Thanks to @
Wilburn Cox for introducing this thread, and to
Ford850 for the explanation; never knew they were adjustable
It takes several hundred pumps to grease my walk-behind, and with how easily it popped off it took one hand pushing on the coupler just to get some grease in. It wasted a lot, took a lot of clean-up, and way too much time to get done.
I saw the knurled piece on mine had no gap to the body - couldn't see threads - and would not loosen by hand. But it came loose in a vice, with a lot of force.
Wilburn Cox, at 73, I'm not far behind you!
Since it wouldn't hold on a zerk though fully tightened, I took it apart. It's a 3-jaw type, and took a lot of fiddling to get it back together. During those attempts, I noticed one end of each of the jaws had a shiny spot. Not like noticeable wear, but I flipped them 180 to re-assemble anyway. That made all the difference.

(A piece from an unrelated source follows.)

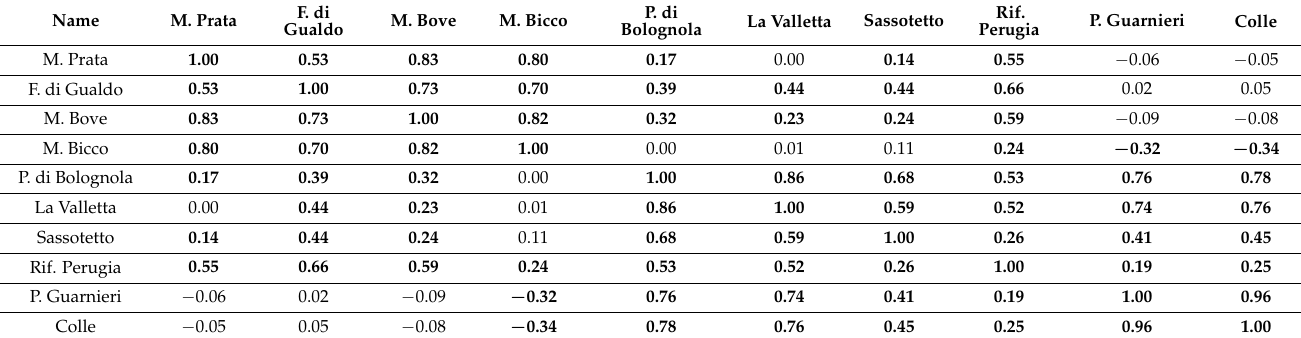
Table 2. Correlation matrix performed with Pearson’s method between weather stations for daily snow depth data; the stations with a significant 95% correlation between them are in bold.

When it was back together, I thought I had messed something up because I couldn't close the gap at the threads - the jaws were as far closed as they'd go. But, they could be opened farther, and easily locked on a zerk - tight enough so it couldn't be popped off, and the knurled piece rotates easily for adjustment, like
Ford850 said.
Apparently there is so much mechanical advantage in the assembly that those little shiny spots were enough wear to reduce adjustment range. So if yours has similar symptoms and you can't readily buy the "lock'n'whatevers", give this a try.